_What the exercise asks:_
In the data below, which lines hold "translation"? Copy every one.

Material shown START

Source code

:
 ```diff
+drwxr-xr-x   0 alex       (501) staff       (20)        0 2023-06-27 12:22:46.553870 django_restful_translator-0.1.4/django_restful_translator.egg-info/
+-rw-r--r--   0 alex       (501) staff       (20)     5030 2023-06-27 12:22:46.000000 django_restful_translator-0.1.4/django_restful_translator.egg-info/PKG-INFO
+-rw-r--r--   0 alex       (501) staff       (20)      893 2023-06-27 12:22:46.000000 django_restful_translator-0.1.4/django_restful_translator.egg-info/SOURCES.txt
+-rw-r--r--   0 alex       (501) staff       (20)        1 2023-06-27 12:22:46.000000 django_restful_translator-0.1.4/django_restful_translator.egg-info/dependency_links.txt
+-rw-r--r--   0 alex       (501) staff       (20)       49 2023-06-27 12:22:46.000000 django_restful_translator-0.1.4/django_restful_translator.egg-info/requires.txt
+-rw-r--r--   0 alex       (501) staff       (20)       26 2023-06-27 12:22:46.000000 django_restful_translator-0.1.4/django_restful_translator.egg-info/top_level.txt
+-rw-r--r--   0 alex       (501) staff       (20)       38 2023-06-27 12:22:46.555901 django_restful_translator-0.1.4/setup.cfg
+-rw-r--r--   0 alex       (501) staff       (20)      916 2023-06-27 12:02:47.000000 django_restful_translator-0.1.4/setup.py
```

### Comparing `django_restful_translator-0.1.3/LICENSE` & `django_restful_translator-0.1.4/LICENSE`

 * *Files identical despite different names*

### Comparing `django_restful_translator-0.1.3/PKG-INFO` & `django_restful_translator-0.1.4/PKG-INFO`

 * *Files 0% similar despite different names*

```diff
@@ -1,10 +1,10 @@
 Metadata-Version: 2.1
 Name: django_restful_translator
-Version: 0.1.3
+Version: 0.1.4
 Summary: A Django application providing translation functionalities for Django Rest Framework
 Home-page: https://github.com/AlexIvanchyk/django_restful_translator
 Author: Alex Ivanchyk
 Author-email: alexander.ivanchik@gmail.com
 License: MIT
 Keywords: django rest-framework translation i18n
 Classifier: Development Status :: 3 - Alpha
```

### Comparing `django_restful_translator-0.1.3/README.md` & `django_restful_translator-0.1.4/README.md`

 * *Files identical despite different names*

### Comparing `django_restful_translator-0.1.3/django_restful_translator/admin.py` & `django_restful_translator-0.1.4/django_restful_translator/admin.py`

Material shown END

_Output for this task:_
 Summary: A Django application providing translation functionalities for Django Rest Framework
 Keywords: django rest-framework translation i18n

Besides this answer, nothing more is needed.